At Brandon Valley Schools, Superintendent Jarod Larson is well aware of the future challenges AI can generate for the district’s teachers.

“There are pros, and there are cons, and there are certainly unintended consequences,” said Larson.

His district will spend the upcoming year learning about AI and how it can be implemented in the classroom. He wants teachers and principals to help explore the strengths, limitations, and unintended consequences AI can bring to education.

“I think about AI a little bit like I think about a microscope,” said Larson. “Well, you don’t use a microscope every single day in bio; you use it when it is appropriate for the educational activity or the labs, so I think it is very important that we evaluate appropriate uses.”

Larson said when the internet and then smartphones came along, they were supposedly going to change education. Schools adapted, and the impact wasn’t what some expected.

Larson believes AI is an incredible tool for those with the skills and ability to proofread, edit or tweak writing that is produced in draft form by the computer,” said Larson.

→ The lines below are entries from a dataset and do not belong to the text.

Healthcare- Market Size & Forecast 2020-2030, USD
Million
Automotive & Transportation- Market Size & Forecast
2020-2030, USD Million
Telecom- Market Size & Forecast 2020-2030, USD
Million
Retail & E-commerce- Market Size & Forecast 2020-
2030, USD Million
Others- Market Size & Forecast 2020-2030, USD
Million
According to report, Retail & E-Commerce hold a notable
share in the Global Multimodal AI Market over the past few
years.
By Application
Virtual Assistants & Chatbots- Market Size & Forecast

“I do believe this firmly and wholeheartedly that never, ever, ever before has it been more important for educational systems to teach fundamental skills such as reading, writing, and math.”

Dejong is helping organize the upcoming workshops for teachers, principals and school board members. He is Dean of the College of Education at DSU.

So he understands how artificial intelligence can impact a young person’s education and how teachers can use it to their advantage.

“We have more information at our fingertips than we’ve ever had before, said DeJong. “We just need to get our teachers, principals, and superintendents into the habit of using artificial intelligence to make them better teachers.”

Artificial Intelligence and Schools Workshops will be held in Rapid City, Aberdeen, Harrisburg and Chamberlain in September. This is such a hot topic in education, hundreds of people have already registered.

Here are the dates for the workshops. Rapid City on September 7th, Aberdeen on September 14th, Harrisburg on September 19th, and Chamberlain on September 26th.